# TODO Markdown title here and explaination

In [1]:
import re
import os.path
import uritools
import numpy as np
import scipy as sp
import pandas as pd
from bs4 import BeautifulSoup

import seaborn as sns
import matplotlib.pyplot as plt

from pyspark.sql import *
import pyspark.sql.functions as f # wierd that I have to do that

import threading

In [2]:
# General parameters
%matplotlib inline
plt.style.use('seaborn')#switch to seaborn style
plt.rcParams["figure.figsize"] = [16,10]

spark = SparkSession.builder.getOrCreate()

DATA_FOLDER = './data/'
RECIPES_PATH = DATA_FOLDER + 'recipePages/'

In [3]:
# TODO: for loop
def test_loader(filename):
    
    html_string = RECIPES_PATH + filename 
    html = open(html_string,'r')
    soup = BeautifulSoup(open(html_string), 'html.parser')
    hostname = uritools.urisplit(soup.find(True,href=True)['href']).gethost()
    
    return soup

**myrecipes.com**

In [4]:
def scrap_myrecipes_com( soup ):
    
    #<li itemprop="ingredient" itemscope="" itemtype="http://data-vocabulary.org/RecipeIngredient">
    #<span itemprop="amount">1 cup</span>
    #<span itemprop="name"> chopped tomato</span>
    #<span itemprop="preparation"> </span>
    #</li>
    # Get All the ingredients
    ingredient_list = list()

- _Given information_
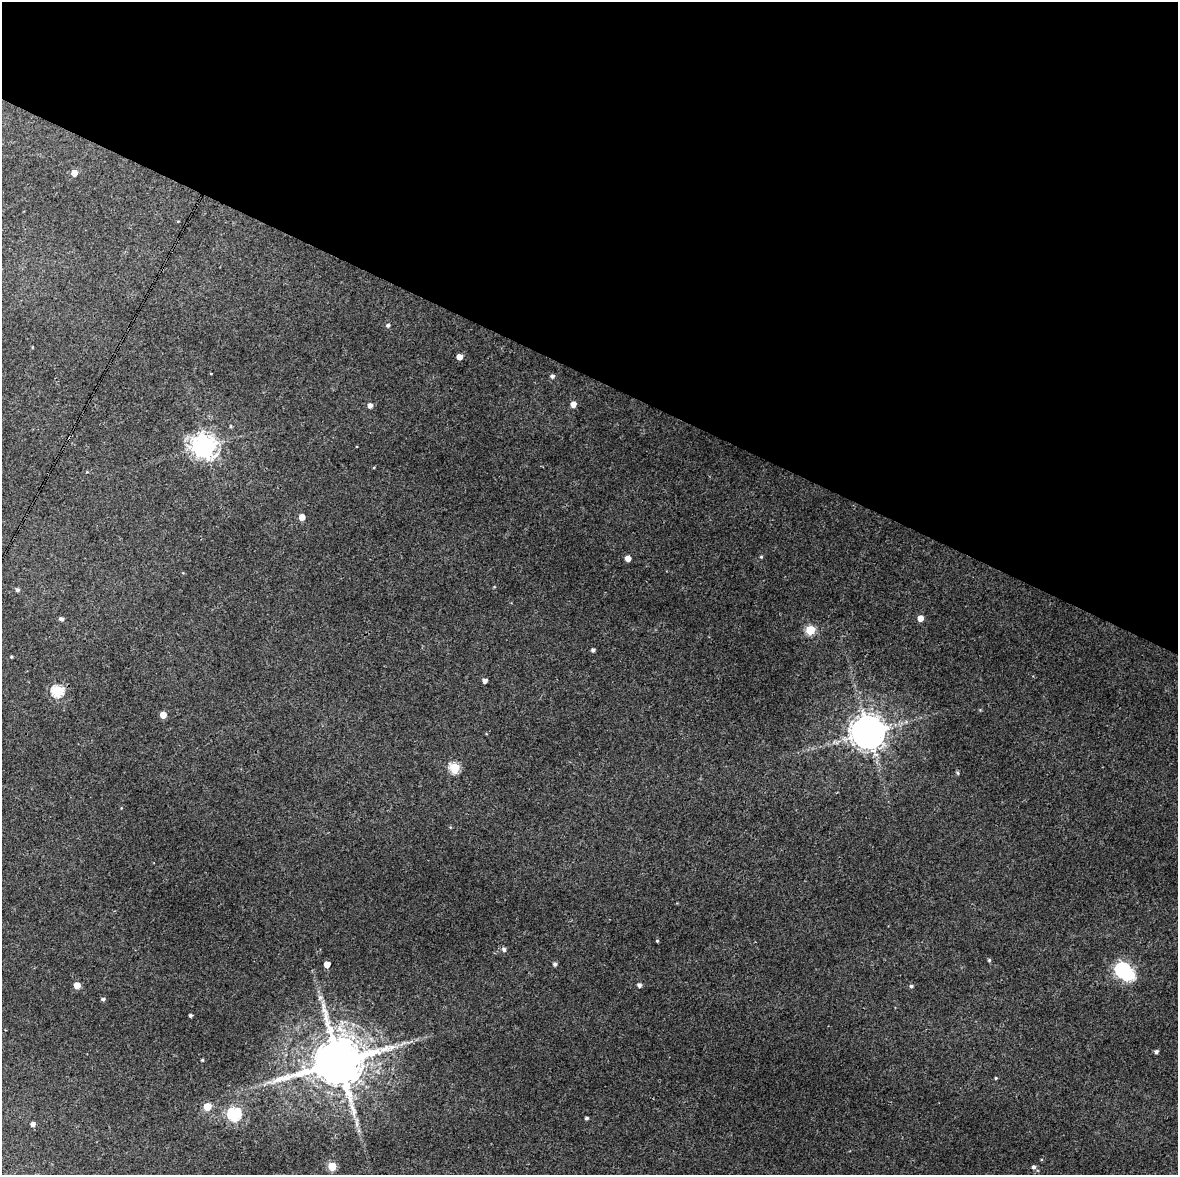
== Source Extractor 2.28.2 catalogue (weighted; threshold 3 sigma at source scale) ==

- _Task requirements_
Please take the recipe-scraping notebook further, picking up right after its last line of code.

- _Expected output_
    for tag in soup.findAll("li", {"itemprop": re.compile('.*ingredient*', flags=re.IGNORECASE)}):
        ingredient_list.append(re.sub(r'\n|\t|\r|  ', '', tag.text))

    ## How to append to list?
    # If 'banana' doesnt exist in the list -> add mashed ripe banana to the list
    # if afterwards we see banana, by regex matching we should get back mashed ripe banana, in this case we rename
    # the mashed ripe to banana ( comparing the size of the keywords)

    # Fetch nutritional information
    # TODO, we can get WAY MORE if you look just below in the website
    # how can we store all the informations if somes are missing?
    nutritive_info = soup.findAll(True, {"class": re.compile('.*nutri*.', flags=re.IGNORECASE)})

    # Sub Extracting nutritive informations per Serving
    soup_nutrition = BeautifulSoup(str(nutritive_info), 'html.parser')

    # Nutrition values
    nutrition_dict = {}
    for tag in soup_nutrition.findAll('span'):
        nutrition_dict.update({tag.get("itemprop"): re.sub(r'\n|\t|\r|  ', '', tag.text)})

    # Recipe Title
    title = re.sub(r'\n|\t|\r', '',soup.title.text).split('|')[0]

    # Ratings
    rating = soup.find(attrs={"name": "recipe_average_rating"})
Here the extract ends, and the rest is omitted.